Knot in my throat..tears welling from a deep internal rumbling.  May I be happy. I hear the words cross the terrain of my mind and I sigh. Sitting at Starbucks in Evanston, Illinois, trying to read USA today, trying to be objective, non-obsessive, not plagued by a sense of loneliness, whose partner, sadness, lurks in the shadows.  What did I expect when we planned to come here for Thanksgiving?

The questions lingers, pushing into my ribs, pressing my heart.  I want to be held and loved until I no longer feel afraid of being abandoned.  I brush the tear from my left cheek.  I am getting close to what fuels my malaise.  Lonely but not alone.  Surrounded by those I love, I want to run and hide.  Perhaps I am most afraid of intimacy, whose fingers reach beyond the temporal superficiality of cocktail banter and touch, actually make contact with my soul.  I fear what I most want, deep, unshakable connections with others, those with whom I can share this longing.  

An unnamable, inescapable, retractable desire for belonging.  We all have it.  May I feel safe.  Childhood Thanksgivings….now there is a memory.  I tiptoe through the house praying not to step on an emotional land mine.  Elaine, my stepmother, stands over the turkey.  Her hand buried in its belly, pulls out a sack of red organs.  She tosses them in the sink.  I watch her, appalled by the gore of this ritual.  She strives to portray her part in the American dream, the Norman Rockwell family sitting gleefully around a perfectly appointed table.  The smiling father stands like a general at the head of the table, knife in hand.  He has the power to give life and we all sit anticipating the forthcoming blessing.  Who will get the biggest piece of turkey?  Who will be served first?  Like Isaac watching Abraham, I know there is something sinister in the air.

Post traumatic stress in children manifests in fits of rage, competition, and jealousy.

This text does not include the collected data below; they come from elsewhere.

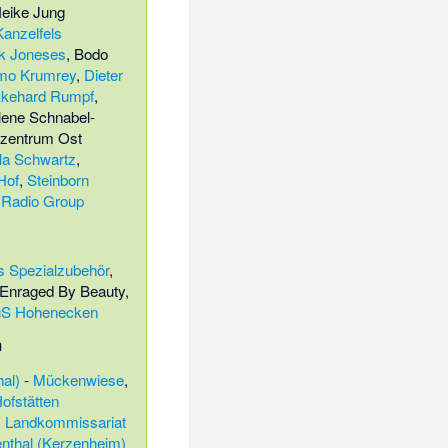
eike Jung
Kanzelfels
k Joneses
,
Bodo
mo Krumrey
,
Dieter
kehard Rumpf
,
lene Schnabel-
zentrum Ost
a Schwartz
,
Hof
,
Steinborn
 Radio Group
s Spezialzubehör
,
Enraged By Beauty
,
uS Hohenecken
h
hal)
-
Mückenwiese
,
ofstätten
,
Landkommissariat
nthal (Kerzenheim)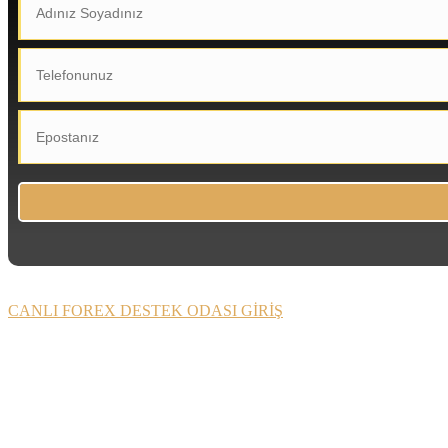
CANLI FOREX DESTEK ODASI GİRİŞ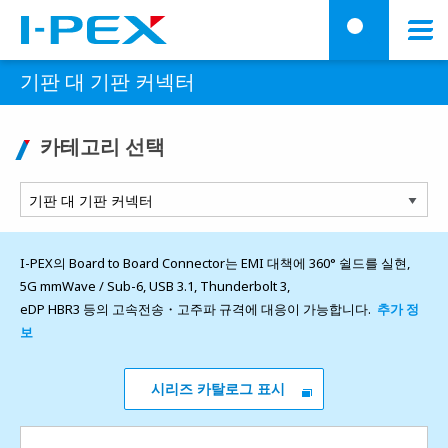
주요 콘텐츠로 건너뛰기
Menu
검
기판 대 기판 커넥터
카테고리 선택
I-PEX의 Board to Board Connector는 EMI 대책에 360° 쉴드를 실현,
5G mmWave / Sub-6, USB 3.1, Thunderbolt 3,
eDP HBR3 등의 고속전송・고주파 규격에 대응이 가능합니다.
추가 정
보
시리즈 카탈로그 표시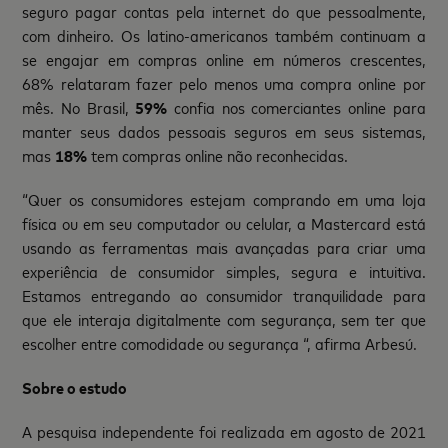
seguro pagar contas pela internet do que pessoalmente,
com dinheiro. Os latino-americanos também continuam a
se engajar em compras online em números crescentes,
68% relataram fazer pelo menos uma compra online por
mês. No Brasil,
59%
confia nos comerciantes online para
manter seus dados pessoais seguros em seus sistemas,
mas
18%
tem compras online não reconhecidas.
“Quer os consumidores estejam comprando em uma loja
física ou em seu computador ou celular, a Mastercard está
usando as ferramentas mais avançadas para criar uma
experiência de consumidor simples, segura e intuitiva.
Estamos entregando ao consumidor tranquilidade para
que ele interaja digitalmente com segurança, sem ter que
escolher entre comodidade ou segurança “, afirma Arbesú.
Sobre o estudo
A pesquisa independente foi realizada em agosto de 2021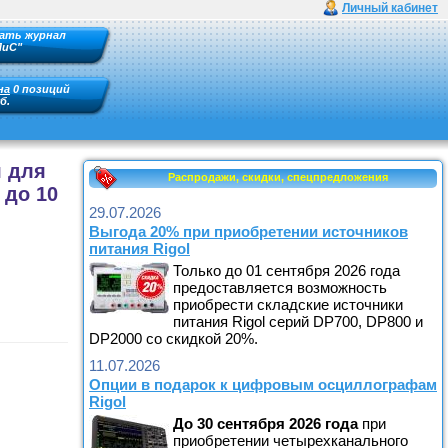
Личный кабинет
ать журнал
ПиС"
на
0 позиций
б.
я для
Распродажи, скидки, спецпредложения
 до 10
29.07.2026
Выгода 20% при приобретении источников
питания Rigol
Только до 01 сентября 2026 года
предоставляется возможность
приобрести складские источники
питания Rigol серий DP700, DP800 и
DP2000 со скидкой 20%.
11.07.2026
Опции в подарок к цифровым осциллографам
Rigol
До
30 сентября
2026
года
при
приобретении четырехканального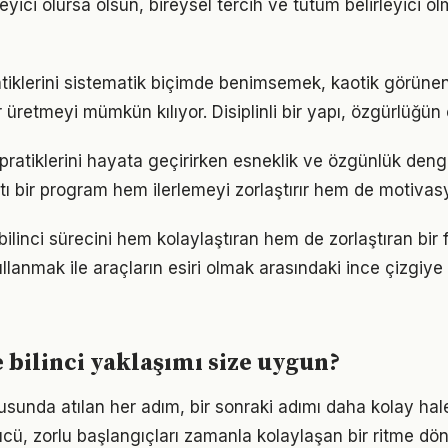
eyici olursa olsun, bireysel tercih ve tutum belirleyici
iklerini sistematik biçimde benimsemek, kaotik görünen
 üretmeyi mümkün kılıyor. Disiplinli bir yapı, özgürlüğün
pratiklerini hayata geçirirken esneklik ve özgünlük den
tı bir program hem ilerlemeyi zorlaştırır hem de motivas
bilinci sürecini hem kolaylaştıran hem de zorlaştıran bir f
llanmak ile araçların esiri olmak arasındaki ince çizgiy
 bilinci yaklaşımı size uygun?
usunda atılan her adım, bir sonraki adımı daha kolay hale
, zorlu başlangıçları zamanla kolaylaşan bir ritme dön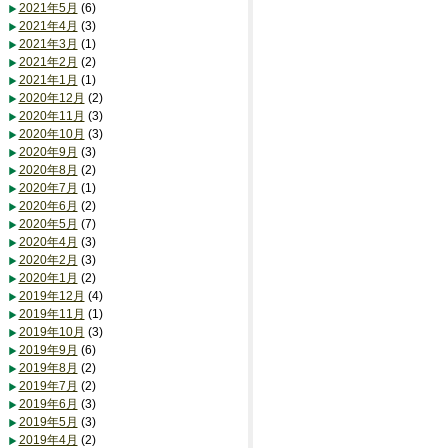
2021年5月
(6)
2021年4月
(3)
2021年3月
(1)
2021年2月
(2)
2021年1月
(1)
2020年12月
(2)
2020年11月
(3)
2020年10月
(3)
2020年9月
(3)
2020年8月
(2)
2020年7月
(1)
2020年6月
(2)
2020年5月
(7)
2020年4月
(3)
2020年2月
(3)
2020年1月
(2)
2019年12月
(4)
2019年11月
(1)
2019年10月
(3)
2019年9月
(6)
2019年8月
(2)
2019年7月
(2)
2019年6月
(3)
2019年5月
(3)
2019年4月
(2)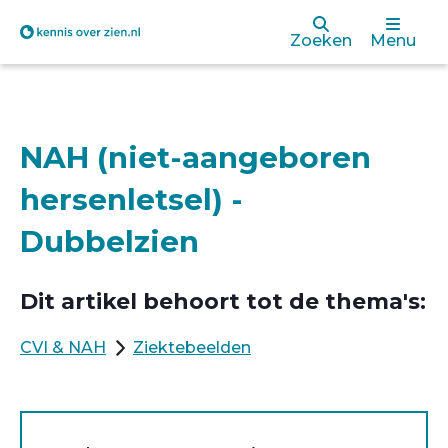
Overslaan
Zoeken
Menu
en
naar
de
NAH (niet-aangeboren
inhoud
hersenletsel) -
gaan
Dubbelzien
Dit artikel behoort tot de thema's:
CVI & NAH
Ziektebeelden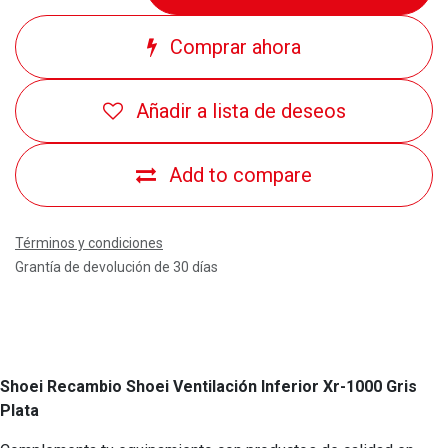
Comprar ahora
Añadir a lista de deseos
Add to compare
Términos y condiciones
Grantía de devolución de 30 días
Shoei Recambio Shoei Ventilación Inferior Xr-1000 Gris
Plata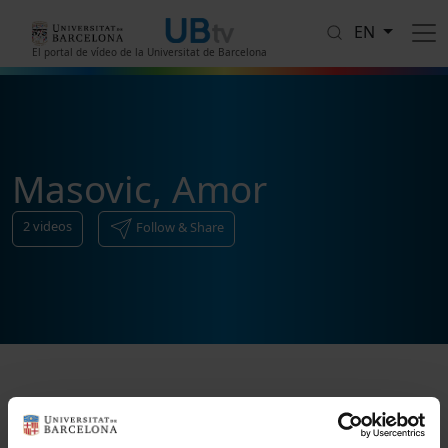
Skip to main content
EN
El portal de vídeo de la Universitat de Barcelona
Masovic, Amor
2
videos
Follow & Share
Sort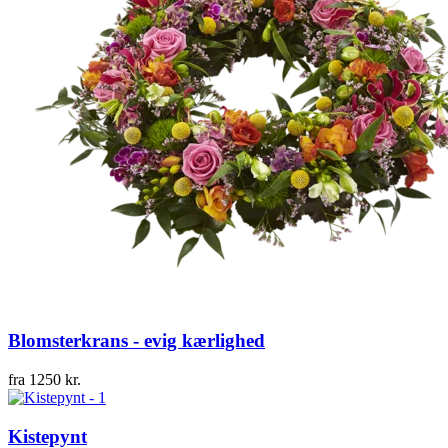
Blomsterkrans - evig kærlighed
fra
1250
kr.
Kistepynt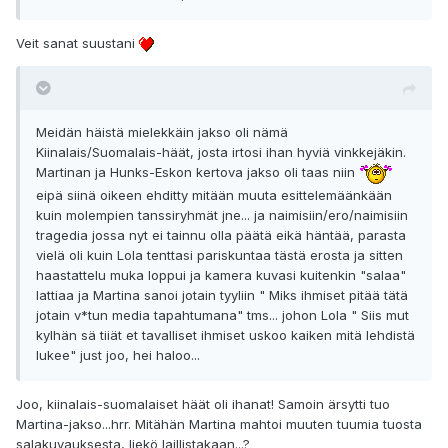
Veit sanat suustani
Meidän häistä mielekkäin jakso oli nämä
Kiinalais/Suomalais-häät, josta irtosi ihan hyviä vinkkejäkin.
Martinan ja Hunks-Eskon kertova jakso oli taas niin
eipä siinä oikeen ehditty mitään muuta esittelemäänkään
kuin molempien tanssiryhmät jne... ja naimisiin/ero/naimisiin
tragedia jossa nyt ei tainnu olla päätä eikä häntää, parasta
vielä oli kuin Lola tenttasi pariskuntaa tästä erosta ja sitten
haastattelu muka loppui ja kamera kuvasi kuitenkin "salaa"
lattiaa ja Martina sanoi jotain tyyliin " Miks ihmiset pitää tätä
jotain v*tun media tapahtumana" tms... johon Lola " Siis mut
kylhän sä tiiät et tavalliset ihmiset uskoo kaiken mitä lehdistä
lukee" just joo, hei haloo...
Joo, kiinalais-suomalaiset häät oli ihanat! Samoin ärsytti tuo
Martina-jakso...hrr. Mitähän Martina mahtoi muuten tuumia tuosta
salakuvauksesta, liekö laillistakaan...?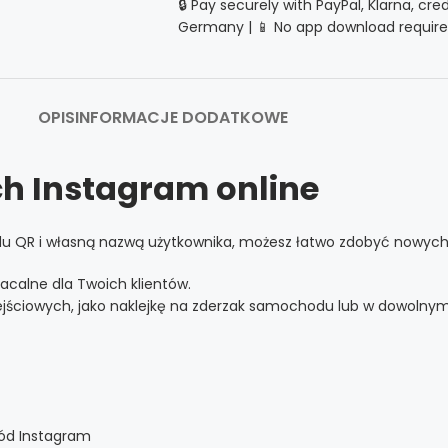
🔒 Pay securely with PayPal, Klarna, cre
Germany | 📱 No app download require
OPIS
INFORMACJE DODATKOWE
ch Instagram online
 kodu QR i własną nazwą użytkownika, możesz łatwo zdobyć nowy
calne dla Twoich klientów.
wejściowych, jako naklejkę na zderzak samochodu lub w dowolny
hód Instagram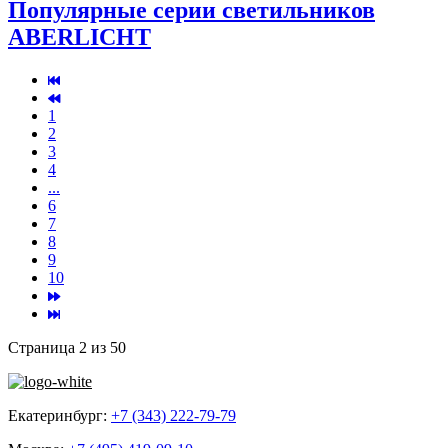
Популярные серии светильников
ABERLICHT
1
2
3
4
...
6
7
8
9
10
Страница 2 из 50
Екатеринбург:
+7 (343) 222-79-79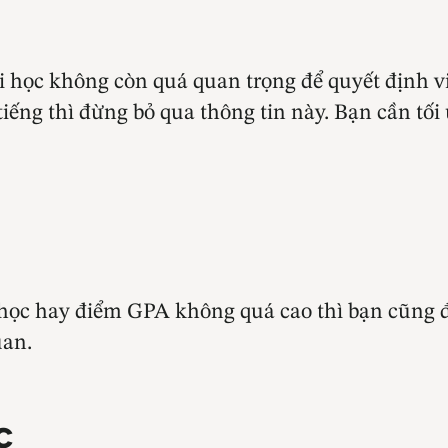
ại học không còn quá quan trọng để quyết định 
tiếng thì đừng bỏ qua thông tin này. Bạn cần tối
 học hay điểm GPA không quá cao thì bạn cũng 
uan.
c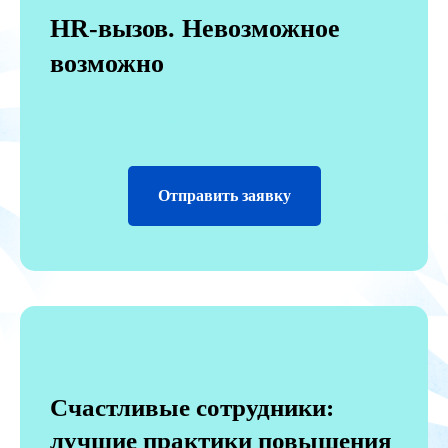
HR-вызов. Невозможное
возможно
Описание премии +
Отправить заявку
Счастливые сотрудники:
лучшие практики повышения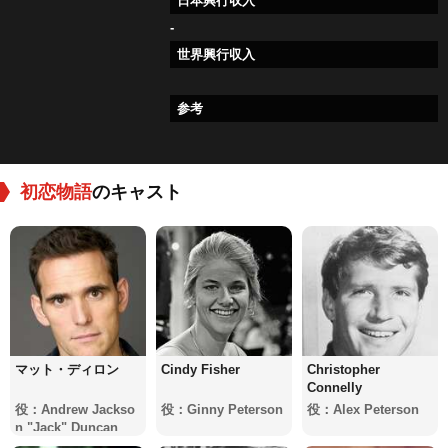
日本興行収入
-
世界興行収入
参考
初恋物語
のキャスト
マット・ディロン
Cindy Fisher
Christopher
Connelly
役：Andrew Jackso
役：Ginny Peterson
役：Alex Peterson
n "Jack" Duncan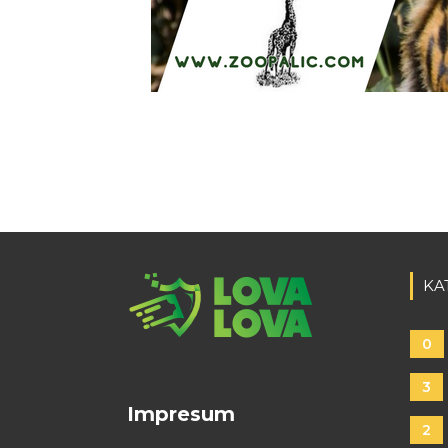
KA
0
3
Impresum
2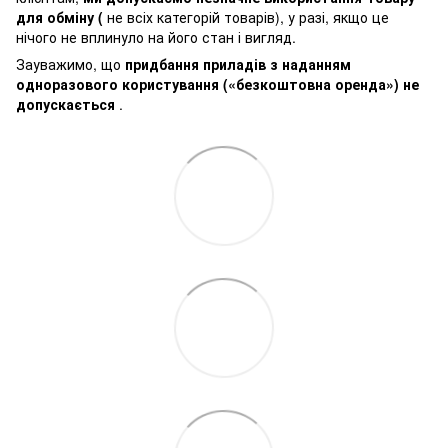
для обміну (
не всіх категорій товарів), у разі, якщо це
нічого не вплинуло на його стан і вигляд.
Зауважимо, що
придбання приладів з наданням
одноразового користування («безкоштовна оренда») не
допускається
.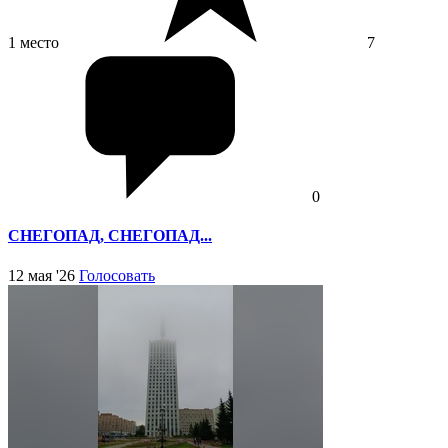
1 место
7
0
СНЕГОПАД, СНЕГОПАД...
12 мая '26
Голосовать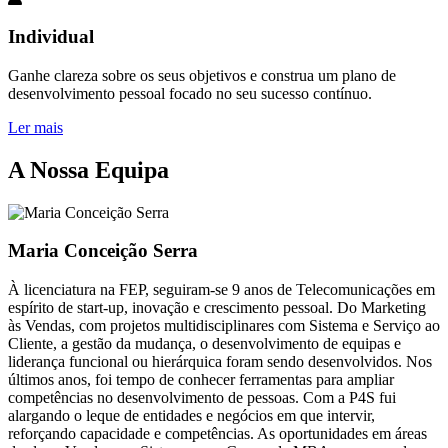
Individual
Ganhe clareza sobre os seus objetivos e construa um plano de
desenvolvimento pessoal focado no seu sucesso contínuo.
Ler mais
A Nossa Equipa
Maria Conceição Serra
À licenciatura na FEP, seguiram-se 9 anos de Telecomunicações em
espírito de start-up, inovação e crescimento pessoal. Do Marketing
às Vendas, com projetos multidisciplinares com Sistema e Serviço ao
Cliente, a gestão da mudança, o desenvolvimento de equipas e
liderança funcional ou hierárquica foram sendo desenvolvidos. Nos
últimos anos, foi tempo de conhecer ferramentas para ampliar
competências no desenvolvimento de pessoas. Com a P4S fui
alargando o leque de entidades e negócios em que intervir,
reforçando capacidade e competências. As oportunidades em áreas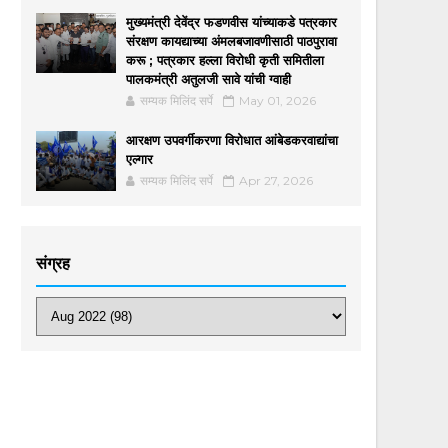
मुख्यमंत्री देवेंद्र फडणवीस यांच्याकडे पत्रकार
संरक्षण कायद्याच्या अंमलबजावणीसाठी पाठपुरावा
करू ; पत्रकार हल्ला विरोधी कृती समितीला
पालकमंत्री अतुलजी सावे यांची ग्वाही
सम्यक मिलिंद सर्पे
May 01, 2026
आरक्षण उपवर्गीकरणा विरोधात आंबेडकरवाद्यांचा
एल्गार
सम्यक मिलिंद सर्पे
Apr 27, 2026
संग्रह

Our family motto, “strike before being struck” waits in the wings of the feast.  We are children of the same family, but we are each, in our own world of torment, totally alone.  While others may celebrate Thanksgiving with laughter, games, stories, and meaningful conversation, we, I, my brothers and I, prepare for an eminent drone attack.  It will come.  Of that we have no doubt.  We are crippled by anticipations.  Some of us nibble at our food, stomachs surging with fear.  Others of us, gorge hoping to be numb when all Hell breaks loose.

I am no longer numb.  I feel everything.  My therapist say my range of emotions are appropriate for to my life experiences.  Wow.  Appropriate.  Really?  In a world numbed for 20 years by the use of prozac, what is appropriate?  Is there any wonder I feel sadness.  Thank God I am alive to feel anything.  Thank God.

1 thought on “The Creature I call Sadness

  1. Sarla,
    It amazes me on a daily basis when I read your writings how much I identify with every one of them. I didn’t suffer physical abuse, but the emotional abuse is something I’m still dealing with everyday. SO looking forward to your Writing Into the Light class in a few weeks!